Incorporate an online-based business in New York or Pennsylvania
February 18, 2014 3:44 PM   Subscribe

I'd like to start on online-base media/information/advice business, and I'm having trouble deciding on where to incorporate.


Background:
---
-Live in NYC.
-Family and friends in Pennsylvania.
-Would eventually like to move to Philly metro.
- Don't won property in either.
-Business would have no physical product (no products to be housed).


Problems:
---
-Costs to legally create LLC in NY are $800-$1000 and involves being published in various newspapers. In PA, I think it's $75 to start an LLC.
-I believe the foreign business license in NY is $225, but the publishing requirement stands if you still want to do business in NY.

-Costs of creating a C-Corp (NY Doesn't recognize S-corps) is basically a wash between the two.


So here's the question...
----
- Is there any reason I shouldn't found my business in Pennsylvania?
- I'm guessing any distributions/payments would be taxed at "wherever I live" rates. What about any losses?

*BONUS QUESTION: What if I start a non-profit instead of a for-profit business?
posted by NYC-BB to Law & Government (4 answers total) 1 user marked this as a favorite
 
I am not an expert or a lawyer or an accountant. But thoughts: Aren't you going to have to pay taxes on the personal income in NY and on the personal income and the business' income in PA if you live in NYC and own a business in PA? Check into that. It doesn't seem particularly worthwhile if you have to pay taxes twice on any income.

------------------------------------------------

▸ SHORT TASK A:
In the natural history specimen records, substitute "site" for every "locality" and give all the lines again with nothing else changed, leaving out the pictures.
The post above has no connection to the records that follow it.

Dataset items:
------------------------------------------------

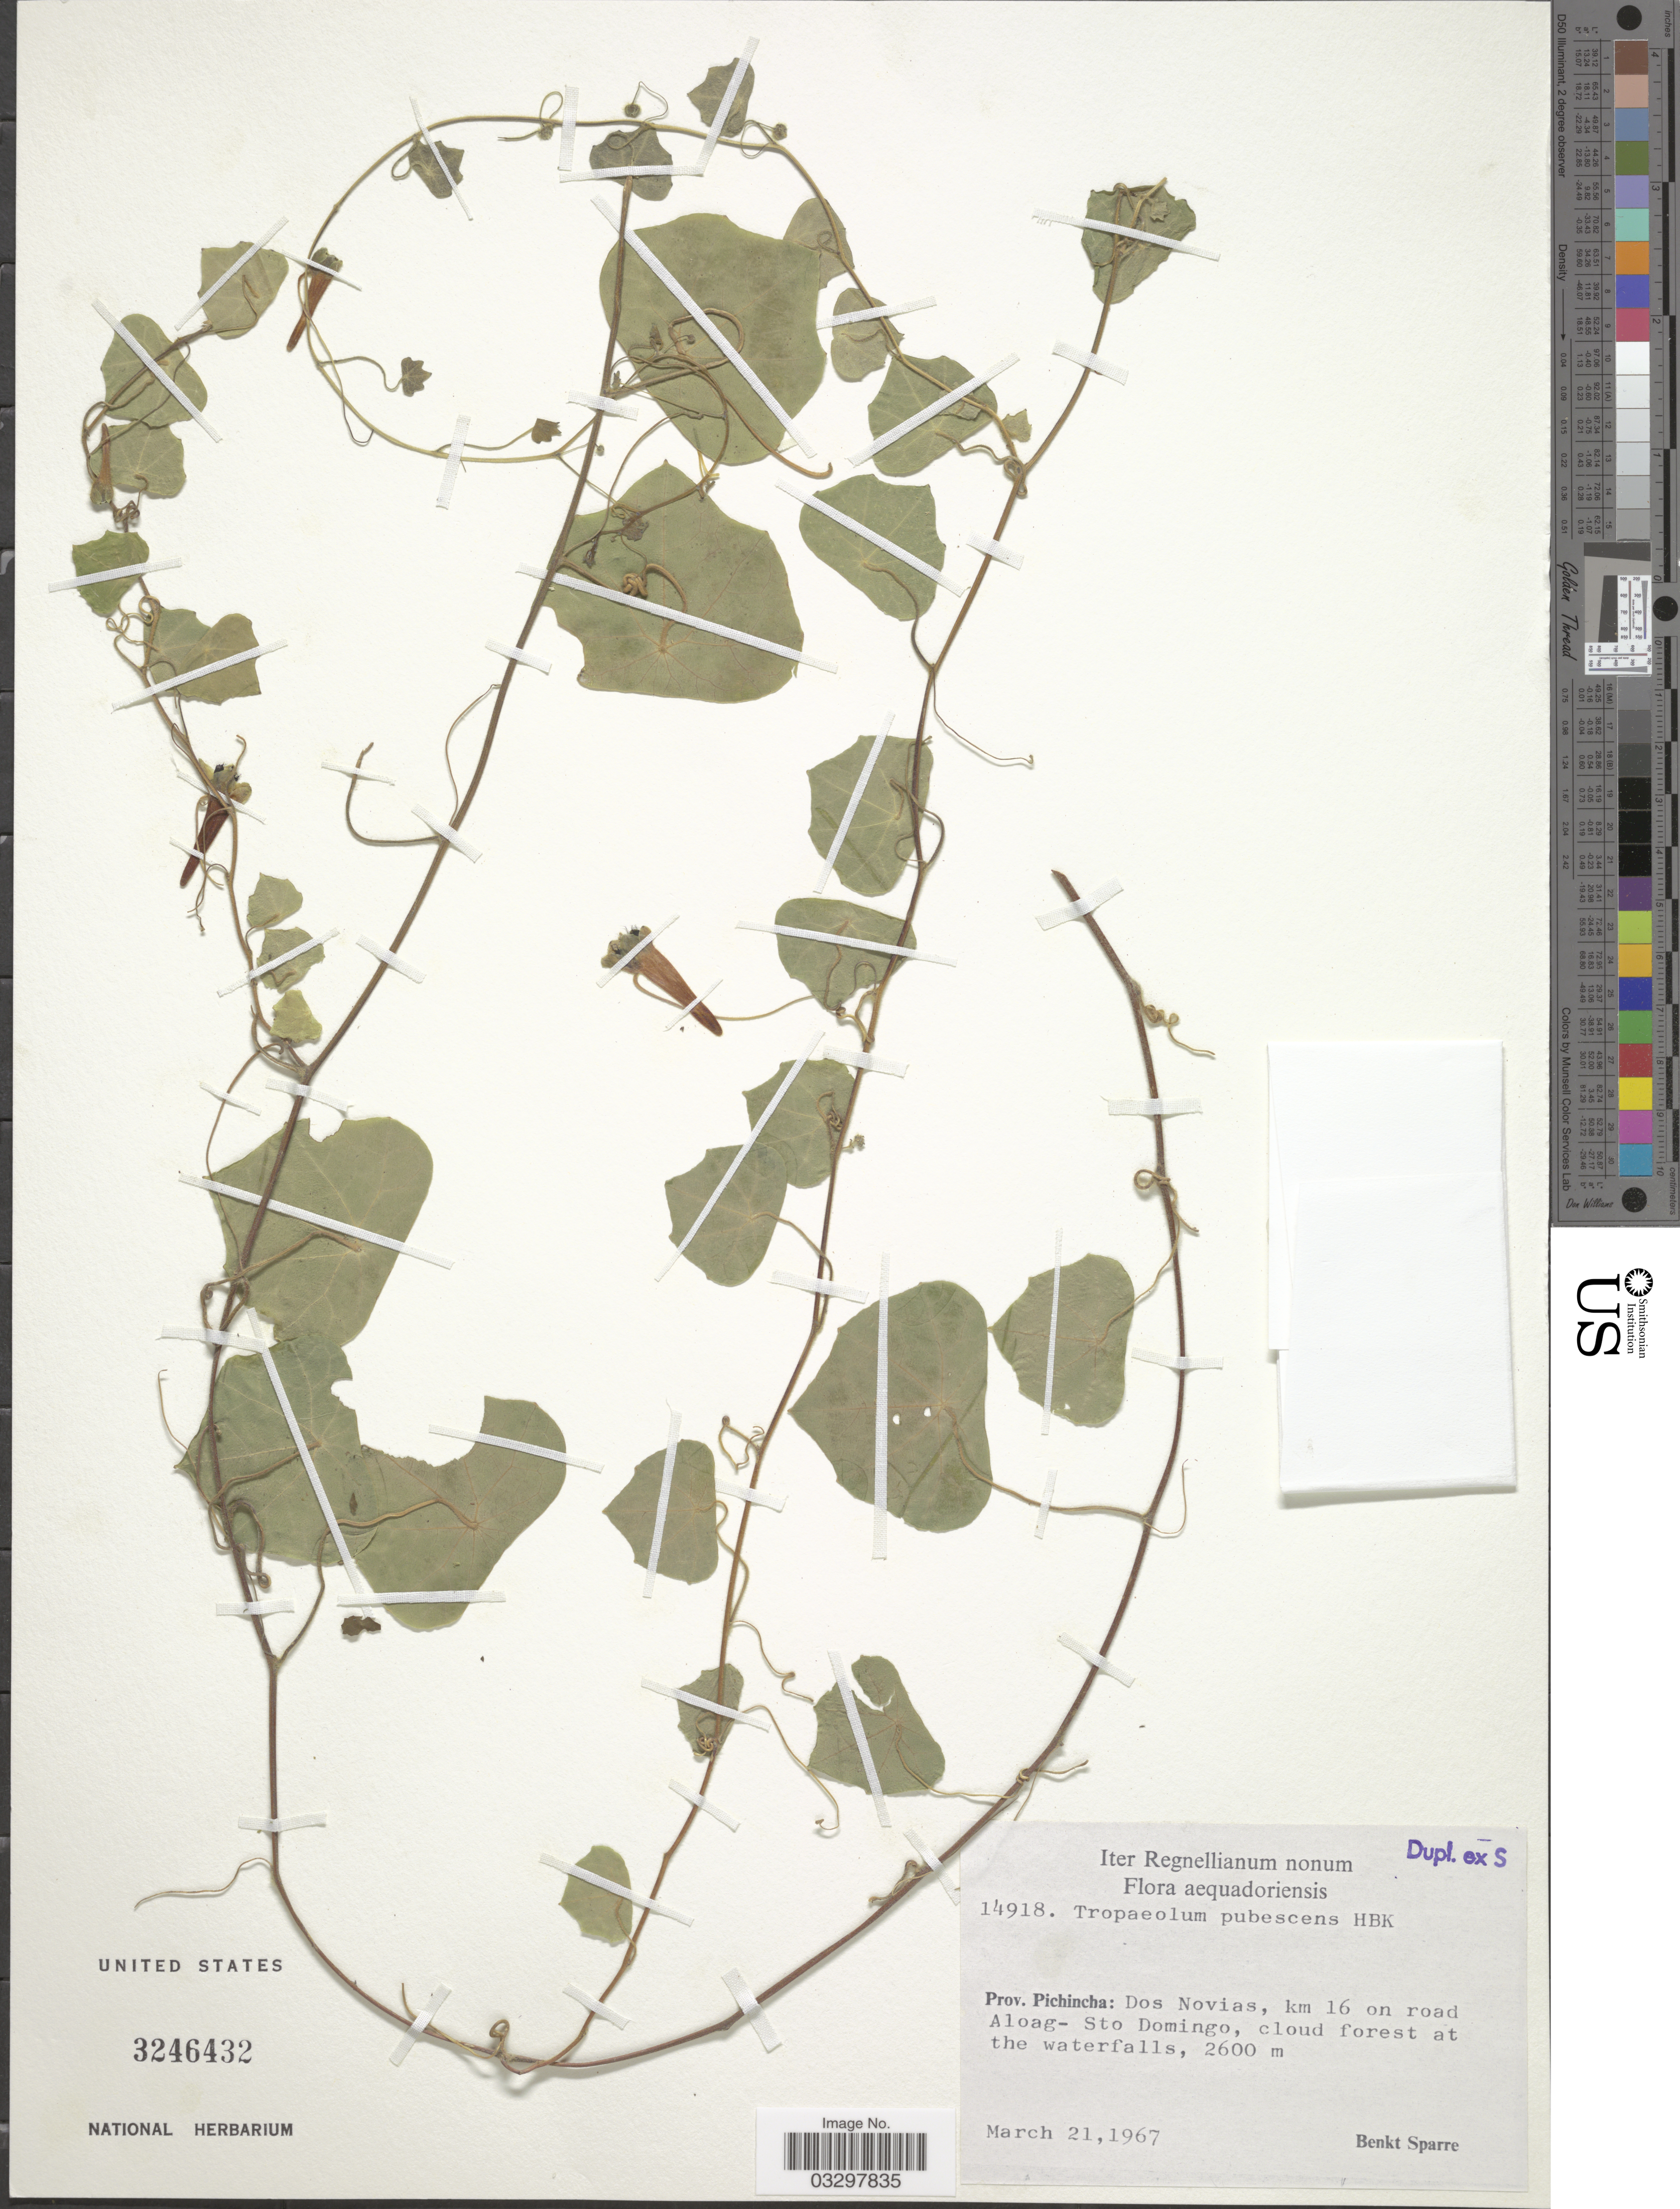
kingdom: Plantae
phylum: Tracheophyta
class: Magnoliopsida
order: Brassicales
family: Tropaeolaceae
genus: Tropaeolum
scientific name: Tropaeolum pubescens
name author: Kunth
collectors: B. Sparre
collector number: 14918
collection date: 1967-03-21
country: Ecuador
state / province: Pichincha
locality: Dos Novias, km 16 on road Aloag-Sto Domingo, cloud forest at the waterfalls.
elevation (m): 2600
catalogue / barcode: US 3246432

------------------------------------------------

▸ SHORT TASK B:
List every dollar amount that appears in the post about incorporating an online business.

▸ RESPONSE A:
kingdom: Plantae
phylum: Tracheophyta
class: Magnoliopsida
order: Brassicales
family: Tropaeolaceae
genus: Tropaeolum
scientific name: Tropaeolum pubescens
name author: Kunth
collectors: B. Sparre
collector number: 14918
collection date: 1967-03-21
country: Ecuador
state / province: Pichincha
site: Dos Novias, km 16 on road Aloag-Sto Domingo, cloud forest at the waterfalls.
elevation (m): 2600
catalogue / barcode: US 3246432

▸ RESPONSE B:
$800-$1000
$75
$225